According to industry experts, the lack of supply in the housing market has not kept up with the increasing number of households being formed. This trend is expected to sustain housing costs, including rents, at higher levels than pre-pandemic times. Despite this, robust nominal wage growth and strong consumer balance sheets are believed to contribute to resilient demand, even in the face of rising costs.

In line with this, Zillow’s May rent report reveals that the typical asking rent price currently stands at $2,048 per month. While this only represents a $13 increase from the previous month, it signifies a substantial 4.8% increase from a year ago and an impressive 27% increase from the pre-pandemic average U.S. rent of $1,607 in March 2020.

Forecasting the rental market’s trajectory, Jeff Tucker, a senior economist at Zillow, suggests that rent prices are highly unlikely to return to pre-pandemic levels. Even though pressures in the rental market are easing, there is no indication of rents falling any further, apart from the typical slowdown observed during the winter season. Generally, rent prices tend to be resistant to downward movement, as landlords prefer offering concessions such as a free month’s rent or complimentary parking to attract tenants rather than reducing the listed price.

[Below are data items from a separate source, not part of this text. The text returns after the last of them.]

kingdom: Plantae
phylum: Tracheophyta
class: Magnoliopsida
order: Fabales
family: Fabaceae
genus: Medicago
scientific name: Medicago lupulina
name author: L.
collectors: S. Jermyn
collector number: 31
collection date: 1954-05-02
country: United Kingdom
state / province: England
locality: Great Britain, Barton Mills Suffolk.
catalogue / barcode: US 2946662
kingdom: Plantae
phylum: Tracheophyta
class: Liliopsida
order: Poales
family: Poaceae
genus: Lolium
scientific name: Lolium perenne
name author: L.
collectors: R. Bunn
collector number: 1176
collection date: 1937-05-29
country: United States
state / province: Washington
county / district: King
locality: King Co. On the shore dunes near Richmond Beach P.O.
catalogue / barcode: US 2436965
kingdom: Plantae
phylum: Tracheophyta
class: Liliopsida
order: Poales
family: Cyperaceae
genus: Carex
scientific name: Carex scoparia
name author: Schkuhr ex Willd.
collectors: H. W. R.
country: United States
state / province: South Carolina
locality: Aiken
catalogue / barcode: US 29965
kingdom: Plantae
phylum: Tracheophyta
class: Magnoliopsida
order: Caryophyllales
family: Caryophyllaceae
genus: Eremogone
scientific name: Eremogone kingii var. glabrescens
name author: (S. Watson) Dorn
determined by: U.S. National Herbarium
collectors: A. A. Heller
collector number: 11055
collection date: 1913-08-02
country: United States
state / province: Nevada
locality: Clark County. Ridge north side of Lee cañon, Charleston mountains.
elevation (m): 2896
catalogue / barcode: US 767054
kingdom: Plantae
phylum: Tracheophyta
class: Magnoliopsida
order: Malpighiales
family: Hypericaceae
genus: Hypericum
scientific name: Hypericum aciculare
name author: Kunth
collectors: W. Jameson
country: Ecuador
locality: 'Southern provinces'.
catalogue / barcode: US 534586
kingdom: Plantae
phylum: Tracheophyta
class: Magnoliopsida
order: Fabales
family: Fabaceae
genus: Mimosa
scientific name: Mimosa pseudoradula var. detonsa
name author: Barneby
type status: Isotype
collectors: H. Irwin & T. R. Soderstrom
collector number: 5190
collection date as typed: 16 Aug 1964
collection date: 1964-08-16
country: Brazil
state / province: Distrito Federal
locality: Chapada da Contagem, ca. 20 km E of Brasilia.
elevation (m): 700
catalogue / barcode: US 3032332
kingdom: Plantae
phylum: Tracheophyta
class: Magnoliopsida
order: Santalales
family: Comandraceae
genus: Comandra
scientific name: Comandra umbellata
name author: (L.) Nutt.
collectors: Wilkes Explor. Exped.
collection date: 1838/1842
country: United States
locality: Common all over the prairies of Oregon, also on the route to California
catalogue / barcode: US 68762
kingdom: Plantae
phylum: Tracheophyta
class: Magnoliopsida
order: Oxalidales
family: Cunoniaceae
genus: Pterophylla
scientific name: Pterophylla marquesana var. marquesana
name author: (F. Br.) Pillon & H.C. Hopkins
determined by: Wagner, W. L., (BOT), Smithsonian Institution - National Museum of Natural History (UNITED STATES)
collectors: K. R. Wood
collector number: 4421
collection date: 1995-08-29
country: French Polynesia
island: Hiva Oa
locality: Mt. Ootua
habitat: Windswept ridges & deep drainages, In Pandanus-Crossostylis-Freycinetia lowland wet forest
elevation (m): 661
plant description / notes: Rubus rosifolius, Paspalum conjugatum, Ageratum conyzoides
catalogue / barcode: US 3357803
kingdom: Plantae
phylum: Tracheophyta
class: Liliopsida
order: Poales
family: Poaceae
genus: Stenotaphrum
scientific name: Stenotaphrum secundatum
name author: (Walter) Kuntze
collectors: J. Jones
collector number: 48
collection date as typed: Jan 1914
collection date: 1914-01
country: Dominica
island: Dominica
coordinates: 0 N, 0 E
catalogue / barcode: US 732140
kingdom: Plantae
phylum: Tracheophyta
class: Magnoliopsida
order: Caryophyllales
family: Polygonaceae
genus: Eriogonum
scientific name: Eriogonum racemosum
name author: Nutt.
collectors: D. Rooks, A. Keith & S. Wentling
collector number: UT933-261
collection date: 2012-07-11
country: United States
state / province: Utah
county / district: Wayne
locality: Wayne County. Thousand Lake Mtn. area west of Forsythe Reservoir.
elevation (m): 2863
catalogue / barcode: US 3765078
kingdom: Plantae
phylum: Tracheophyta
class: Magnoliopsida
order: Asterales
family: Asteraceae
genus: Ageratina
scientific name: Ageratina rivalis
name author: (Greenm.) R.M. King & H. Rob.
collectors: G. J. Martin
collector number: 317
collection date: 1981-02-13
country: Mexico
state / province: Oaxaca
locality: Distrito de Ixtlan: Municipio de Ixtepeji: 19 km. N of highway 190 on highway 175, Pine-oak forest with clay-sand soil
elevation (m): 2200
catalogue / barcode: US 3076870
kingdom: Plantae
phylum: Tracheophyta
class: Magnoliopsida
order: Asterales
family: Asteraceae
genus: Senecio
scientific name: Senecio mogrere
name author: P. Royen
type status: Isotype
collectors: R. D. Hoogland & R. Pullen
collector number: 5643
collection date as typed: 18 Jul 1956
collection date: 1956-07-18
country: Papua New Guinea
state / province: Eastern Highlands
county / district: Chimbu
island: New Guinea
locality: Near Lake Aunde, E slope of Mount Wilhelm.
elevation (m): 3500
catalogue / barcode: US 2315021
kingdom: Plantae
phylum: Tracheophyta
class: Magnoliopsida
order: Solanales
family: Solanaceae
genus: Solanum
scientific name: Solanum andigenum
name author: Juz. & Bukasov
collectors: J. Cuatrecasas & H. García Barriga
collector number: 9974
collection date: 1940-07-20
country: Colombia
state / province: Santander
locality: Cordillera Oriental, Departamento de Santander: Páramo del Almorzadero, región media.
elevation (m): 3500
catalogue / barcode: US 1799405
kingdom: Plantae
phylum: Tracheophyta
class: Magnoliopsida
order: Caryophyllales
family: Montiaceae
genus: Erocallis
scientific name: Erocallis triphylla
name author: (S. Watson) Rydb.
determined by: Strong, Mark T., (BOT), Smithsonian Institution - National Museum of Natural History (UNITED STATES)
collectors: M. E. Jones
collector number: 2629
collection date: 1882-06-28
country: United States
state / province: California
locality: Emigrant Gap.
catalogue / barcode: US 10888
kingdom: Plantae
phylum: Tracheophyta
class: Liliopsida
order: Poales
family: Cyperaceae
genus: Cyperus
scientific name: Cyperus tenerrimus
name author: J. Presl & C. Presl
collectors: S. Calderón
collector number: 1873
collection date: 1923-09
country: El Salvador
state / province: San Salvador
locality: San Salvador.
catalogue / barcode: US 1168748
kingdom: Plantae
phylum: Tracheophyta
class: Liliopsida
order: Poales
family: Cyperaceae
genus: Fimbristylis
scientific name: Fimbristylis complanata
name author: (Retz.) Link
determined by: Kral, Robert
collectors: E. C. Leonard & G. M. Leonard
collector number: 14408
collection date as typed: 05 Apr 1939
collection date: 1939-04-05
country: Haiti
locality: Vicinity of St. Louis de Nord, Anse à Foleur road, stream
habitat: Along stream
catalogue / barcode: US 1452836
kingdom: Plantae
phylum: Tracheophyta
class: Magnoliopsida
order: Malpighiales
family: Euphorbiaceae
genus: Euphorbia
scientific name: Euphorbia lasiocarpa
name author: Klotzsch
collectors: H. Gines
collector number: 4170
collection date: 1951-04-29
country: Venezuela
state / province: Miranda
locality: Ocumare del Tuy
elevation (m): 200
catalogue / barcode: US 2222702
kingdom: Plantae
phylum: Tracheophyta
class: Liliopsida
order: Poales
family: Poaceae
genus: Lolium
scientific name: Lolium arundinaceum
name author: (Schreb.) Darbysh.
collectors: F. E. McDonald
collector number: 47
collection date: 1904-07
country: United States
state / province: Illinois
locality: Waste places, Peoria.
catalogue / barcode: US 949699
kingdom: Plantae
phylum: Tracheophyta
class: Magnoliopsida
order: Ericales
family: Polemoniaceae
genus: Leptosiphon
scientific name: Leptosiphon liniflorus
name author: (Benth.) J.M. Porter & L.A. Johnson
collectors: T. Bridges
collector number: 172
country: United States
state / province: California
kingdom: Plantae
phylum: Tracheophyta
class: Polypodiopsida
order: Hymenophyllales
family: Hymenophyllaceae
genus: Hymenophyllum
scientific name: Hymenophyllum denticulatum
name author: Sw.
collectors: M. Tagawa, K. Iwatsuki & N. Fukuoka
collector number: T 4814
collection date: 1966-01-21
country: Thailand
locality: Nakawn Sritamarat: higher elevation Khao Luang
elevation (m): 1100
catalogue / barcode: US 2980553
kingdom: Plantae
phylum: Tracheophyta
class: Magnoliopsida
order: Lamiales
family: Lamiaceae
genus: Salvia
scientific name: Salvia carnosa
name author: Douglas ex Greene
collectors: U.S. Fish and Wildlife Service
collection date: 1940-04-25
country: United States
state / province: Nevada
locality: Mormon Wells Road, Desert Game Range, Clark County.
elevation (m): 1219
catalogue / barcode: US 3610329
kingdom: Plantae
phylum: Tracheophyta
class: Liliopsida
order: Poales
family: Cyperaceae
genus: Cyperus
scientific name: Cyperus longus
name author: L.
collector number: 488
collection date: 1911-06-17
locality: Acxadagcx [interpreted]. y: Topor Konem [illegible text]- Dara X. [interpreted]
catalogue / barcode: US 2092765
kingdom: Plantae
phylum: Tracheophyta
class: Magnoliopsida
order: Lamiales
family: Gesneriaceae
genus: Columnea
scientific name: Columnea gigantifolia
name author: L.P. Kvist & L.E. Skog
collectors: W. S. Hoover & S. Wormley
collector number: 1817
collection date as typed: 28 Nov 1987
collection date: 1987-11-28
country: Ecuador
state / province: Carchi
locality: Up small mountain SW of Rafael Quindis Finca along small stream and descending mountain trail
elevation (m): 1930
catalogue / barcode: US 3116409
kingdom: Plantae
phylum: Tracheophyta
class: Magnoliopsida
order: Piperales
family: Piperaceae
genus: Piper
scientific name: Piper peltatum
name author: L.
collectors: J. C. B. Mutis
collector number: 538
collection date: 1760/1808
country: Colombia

To achieve better rental affordability, considering the nationwide strain on affordability, a more realistic approach would be a slower and sustainable growth rate for rent. This would allow incomes to catch up and strike a balance in the rental market. Tucker affirms that this is more or less what has been observed so far this year. Furthermore, there is hope on the horizon as a historically high number of multifamily units are currently under construction. Consequently, the growing rental vacancy rate will grant more negotiating power to renters. As these new apartments enter the market over the next year or two, they are expected to exert downward pressure on rent growth for existing units.